Des prix bas, partout
Nous proposons de nous en inspirer et de franchir une étape supplémentaire. Nous demandons solennellement que les gouvernements et les institutions qui financent ou contribuent aujourd’hui au développement des médicaments, vaccins ou technologies permettant de lutter contre le Covid-19 prévoient d’emblée dans leurs contrats avec les industriels le principe d’un partage de leurs brevets, au nom d’un principe d’urgence. Nous parlons de partage, pas de renoncement.
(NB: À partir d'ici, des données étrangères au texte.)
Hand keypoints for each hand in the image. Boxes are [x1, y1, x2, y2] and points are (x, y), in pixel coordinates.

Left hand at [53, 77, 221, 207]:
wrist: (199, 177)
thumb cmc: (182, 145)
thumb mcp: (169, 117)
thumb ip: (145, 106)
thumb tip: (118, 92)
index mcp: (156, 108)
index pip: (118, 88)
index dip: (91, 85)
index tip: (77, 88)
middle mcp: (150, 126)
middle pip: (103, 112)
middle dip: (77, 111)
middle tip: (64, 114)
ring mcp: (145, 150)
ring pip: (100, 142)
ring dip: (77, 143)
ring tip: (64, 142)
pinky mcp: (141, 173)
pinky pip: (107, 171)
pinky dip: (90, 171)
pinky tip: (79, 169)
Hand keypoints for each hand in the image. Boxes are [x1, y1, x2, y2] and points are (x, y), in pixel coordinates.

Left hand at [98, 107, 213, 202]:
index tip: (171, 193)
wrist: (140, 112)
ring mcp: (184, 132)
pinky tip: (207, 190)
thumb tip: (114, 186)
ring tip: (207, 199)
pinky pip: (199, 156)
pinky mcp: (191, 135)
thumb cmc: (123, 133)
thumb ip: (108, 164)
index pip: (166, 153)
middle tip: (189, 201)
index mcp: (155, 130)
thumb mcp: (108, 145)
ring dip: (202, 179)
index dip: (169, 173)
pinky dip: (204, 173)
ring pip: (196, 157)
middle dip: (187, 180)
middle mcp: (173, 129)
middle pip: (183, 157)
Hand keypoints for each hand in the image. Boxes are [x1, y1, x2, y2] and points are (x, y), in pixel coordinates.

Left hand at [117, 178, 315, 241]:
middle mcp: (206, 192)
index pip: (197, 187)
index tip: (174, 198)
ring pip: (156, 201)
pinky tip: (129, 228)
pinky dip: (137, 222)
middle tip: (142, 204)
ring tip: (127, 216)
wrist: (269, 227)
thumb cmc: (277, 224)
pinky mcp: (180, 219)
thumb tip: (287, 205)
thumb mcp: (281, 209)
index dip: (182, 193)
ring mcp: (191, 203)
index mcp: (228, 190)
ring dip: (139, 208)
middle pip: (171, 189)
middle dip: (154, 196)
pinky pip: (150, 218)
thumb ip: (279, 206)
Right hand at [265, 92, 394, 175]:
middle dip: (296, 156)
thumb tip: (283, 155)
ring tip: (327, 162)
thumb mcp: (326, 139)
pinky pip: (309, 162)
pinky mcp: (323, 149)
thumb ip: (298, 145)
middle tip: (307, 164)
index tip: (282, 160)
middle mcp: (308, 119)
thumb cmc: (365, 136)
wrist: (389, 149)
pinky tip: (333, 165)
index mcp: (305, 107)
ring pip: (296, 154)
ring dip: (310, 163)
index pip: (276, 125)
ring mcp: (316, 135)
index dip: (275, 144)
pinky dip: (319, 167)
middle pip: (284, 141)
L’idée est simple : dès lors que de l’argent public est massivement investi pour trouver le plus vite possible des traitements face à une pandémie qui menace la planète tout entière, les Etats doivent demander en retour dès le départ, c’est-à-dire maintenant, que les entreprises cèdent leurs licences sans limitation géographique à une structure qui garantirait la production de traitements à la fois efficaces et sûrs, et permettrait d’en faire baisser les prix. L’investissement public doit avoir une contrepartie : des prix bas, partout.
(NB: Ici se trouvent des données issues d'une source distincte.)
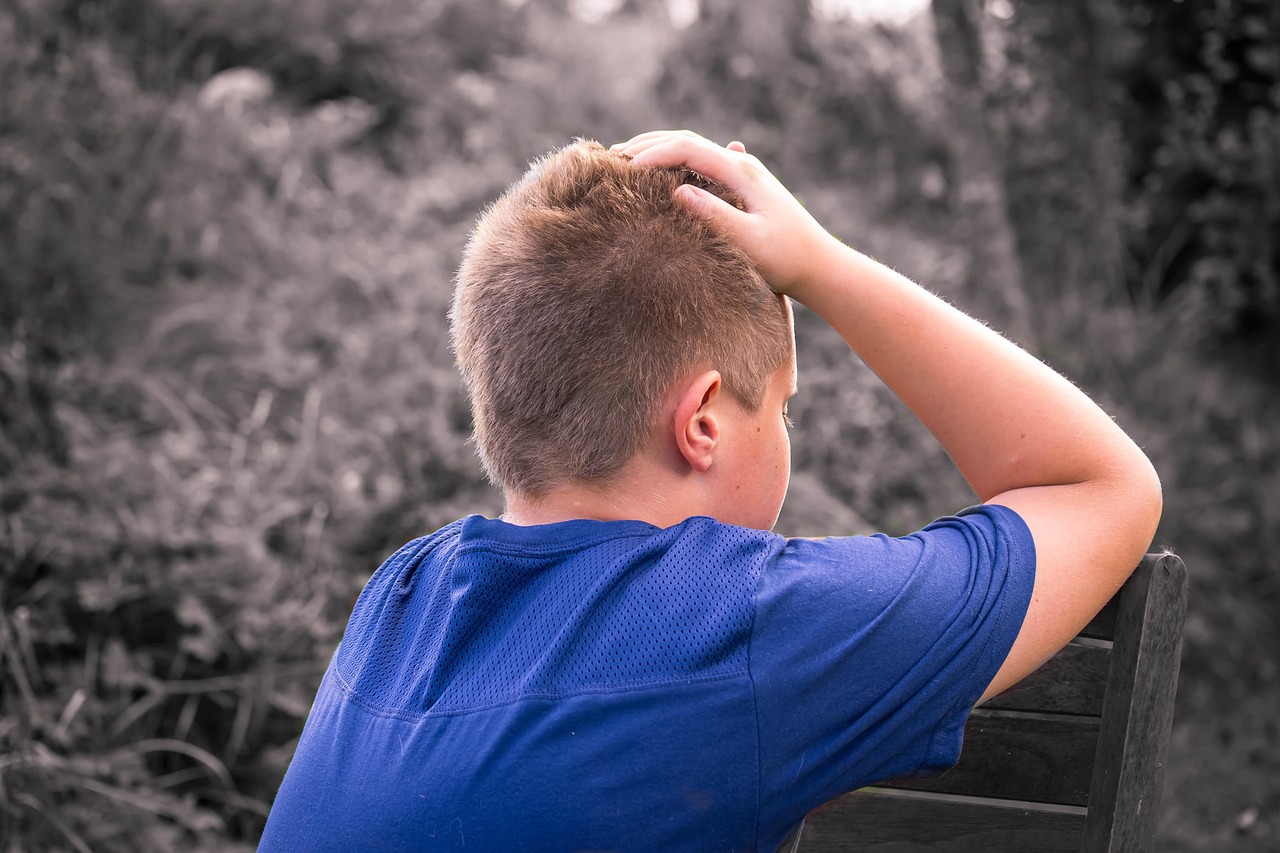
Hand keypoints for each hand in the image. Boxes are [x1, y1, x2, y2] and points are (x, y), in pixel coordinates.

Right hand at [611, 130, 831, 299]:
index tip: (624, 172)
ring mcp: (742, 174)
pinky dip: (674, 162)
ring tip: (625, 161)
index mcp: (741, 171)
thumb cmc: (787, 260)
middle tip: (611, 158)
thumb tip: (679, 191)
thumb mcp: (750, 241)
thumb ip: (716, 216)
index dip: (653, 155)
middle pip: (686, 140)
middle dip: (647, 145)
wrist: (820, 267)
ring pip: (693, 149)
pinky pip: (701, 163)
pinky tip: (661, 170)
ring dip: (658, 150)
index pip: (687, 148)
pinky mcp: (741, 188)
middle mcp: (741, 165)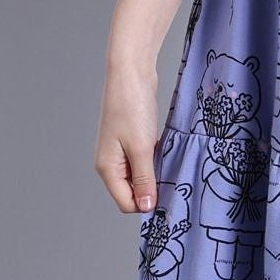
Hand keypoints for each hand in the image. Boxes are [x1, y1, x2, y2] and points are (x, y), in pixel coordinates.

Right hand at [94, 56, 161, 214]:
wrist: (131, 73)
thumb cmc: (131, 106)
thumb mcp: (141, 147)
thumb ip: (144, 179)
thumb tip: (146, 207)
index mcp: (107, 168)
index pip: (126, 202)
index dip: (146, 203)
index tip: (168, 195)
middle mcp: (110, 163)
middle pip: (132, 192)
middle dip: (151, 190)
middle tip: (171, 178)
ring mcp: (119, 152)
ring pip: (139, 177)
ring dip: (154, 174)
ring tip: (167, 161)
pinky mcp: (130, 141)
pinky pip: (143, 162)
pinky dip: (154, 161)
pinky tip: (164, 152)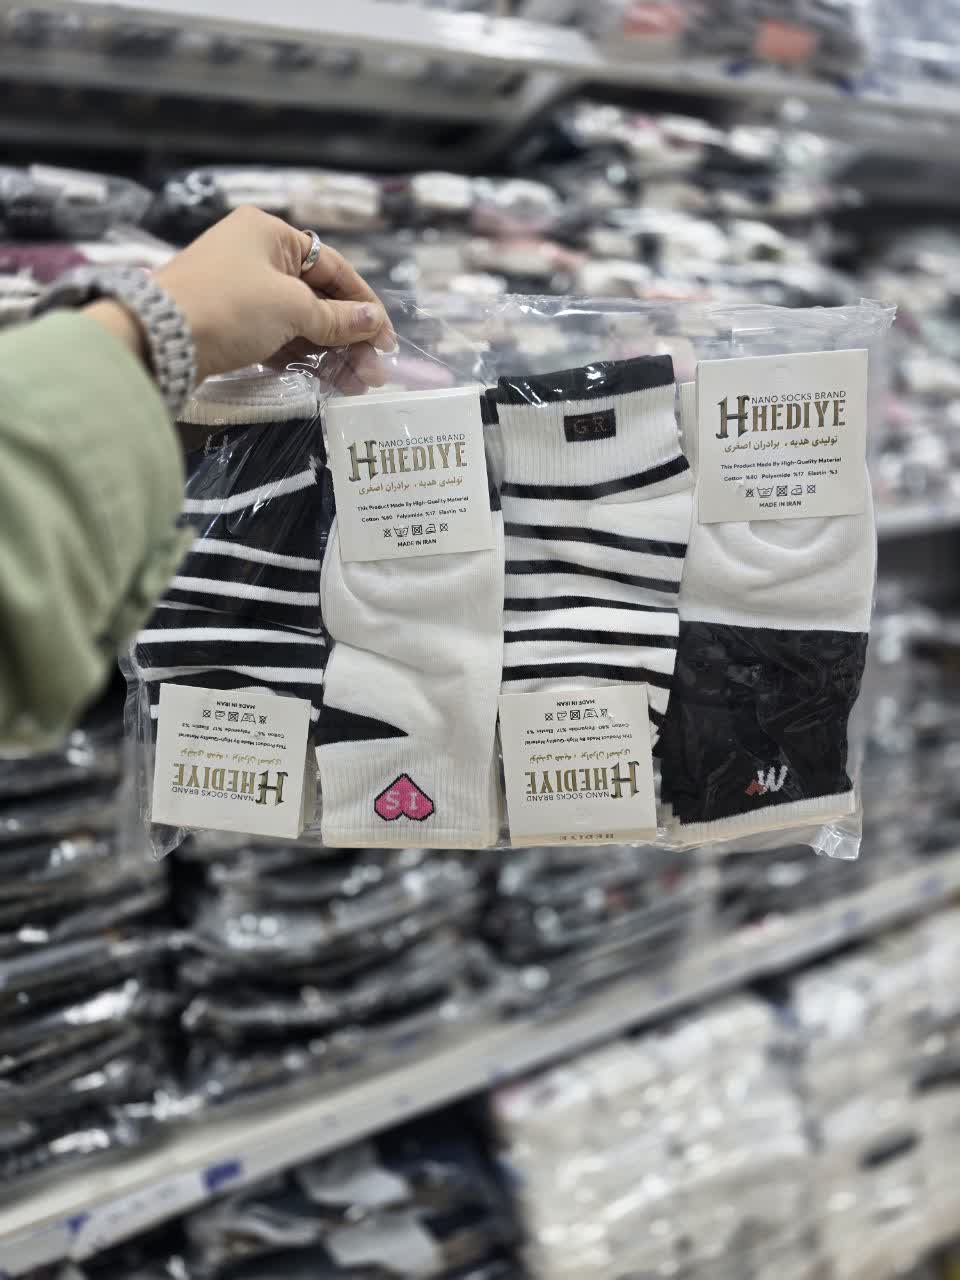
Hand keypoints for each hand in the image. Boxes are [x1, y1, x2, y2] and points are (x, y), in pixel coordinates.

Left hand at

Cela n’a rien d’une utopie. Unitaid a créé il y a dix ans le Medicines Patent Pool (MPP), ou communauté de brevets, qui permet aux entreprises pharmaceutiques de céder leurs droits sur une base volontaire. Cela a permis la fabrication de génériques qui soignent des dizaines de millions de personnes dans le monde, par exemple contre le sida (grâce au MPP, un traitement annuel contre le sida revient à moins de 70 dollars en Afrique, au lieu de 10 000 en Europe). Mais il a fallu attendre près de dix ans entre l’apparition des traitements au Nord et leur mise à disposition au Sud. Face au Covid-19, c’est tout de suite qu’il faut agir, pour que tout le monde, partout, ait accès aux traitements en même temps.
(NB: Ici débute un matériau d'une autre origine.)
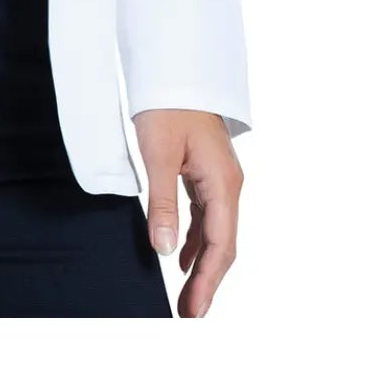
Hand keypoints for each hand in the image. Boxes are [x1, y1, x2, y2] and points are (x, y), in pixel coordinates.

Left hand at [133, 108, 242, 315]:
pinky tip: (182, 258)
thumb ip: (162, 203)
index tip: (194, 312)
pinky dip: (195, 241)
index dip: (208, 282)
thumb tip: (164, 251)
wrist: (175, 69)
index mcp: (223, 183)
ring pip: (215, 233)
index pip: (220, 245)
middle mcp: (228, 185)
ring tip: (185, 298)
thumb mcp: (158, 155)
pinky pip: (206, 217)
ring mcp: (219, 179)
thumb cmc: (168, 106)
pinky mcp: (206, 173)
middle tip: (189, 316)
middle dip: (207, 282)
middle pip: (222, 245)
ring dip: (201, 265)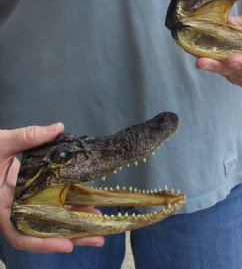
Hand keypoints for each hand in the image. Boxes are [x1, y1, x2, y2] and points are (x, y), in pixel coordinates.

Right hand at [0, 124, 104, 252]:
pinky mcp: (37, 193)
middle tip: (98, 239)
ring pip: (53, 219)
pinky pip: (55, 204)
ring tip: (100, 223)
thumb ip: (27, 137)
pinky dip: (71, 206)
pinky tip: (89, 205)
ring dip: (76, 223)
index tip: (66, 244)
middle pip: (44, 231)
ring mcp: (28, 202)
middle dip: (71, 237)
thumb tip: (57, 128)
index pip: (20, 233)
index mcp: (2, 206)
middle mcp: (16, 208)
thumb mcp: (2, 144)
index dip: (42, 243)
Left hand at [196, 14, 241, 87]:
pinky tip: (202, 54)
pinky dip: (214, 62)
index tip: (232, 59)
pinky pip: (224, 70)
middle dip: (218, 67)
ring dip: (212, 65)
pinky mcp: (236, 75)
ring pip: (227, 73)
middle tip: (201, 62)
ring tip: (199, 56)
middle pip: (236, 74)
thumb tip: (226, 22)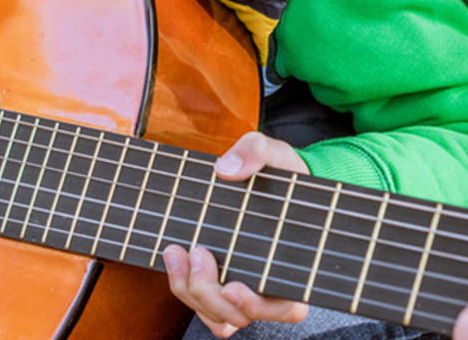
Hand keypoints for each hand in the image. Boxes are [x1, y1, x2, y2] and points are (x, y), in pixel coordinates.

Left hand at [163, 132, 310, 336]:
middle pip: (239, 316)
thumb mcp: (273, 152)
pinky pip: (203, 307)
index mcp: (293, 266)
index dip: (257, 305)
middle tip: (198, 251)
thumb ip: (255, 152)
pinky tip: (174, 258)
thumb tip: (226, 169)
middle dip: (210, 292)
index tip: (234, 288)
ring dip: (191, 292)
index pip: (286, 308)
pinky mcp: (219, 282)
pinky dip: (184, 290)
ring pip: (217, 316)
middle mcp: (268, 286)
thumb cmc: (279, 171)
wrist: (264, 177)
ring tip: (176, 251)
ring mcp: (242, 288)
Ce serait une première. Mais déjà certains pays comme l’Allemagne, le Chili, l’Australie ou le Canada ont adopté des résolutions leur permettant d’aller dans ce sens. Certaines entreprises y seraient prêtes (Abbott a annoncé céder au MPP ses droits pour le Kaletra, médicament testé contre le Covid-19). C’est toute la communauté internationale qui doit innover et avancer ensemble, dans un esprit de solidarité. Nous appelons les gouvernements du G20, les institutions internationales à s’impliquer, ainsi que l’OMS. Le monde a besoin de leur engagement pour éradiquer le Covid-19. Et sauver des vies. En Europe, et partout dans le monde.
Philippe Duneton, médecin, est directeur exécutif d’Unitaid.
Marisol Touraine, ancienne ministre des affaires sociales et de la santé ( 2012-2017), est présidente d’Unitaid.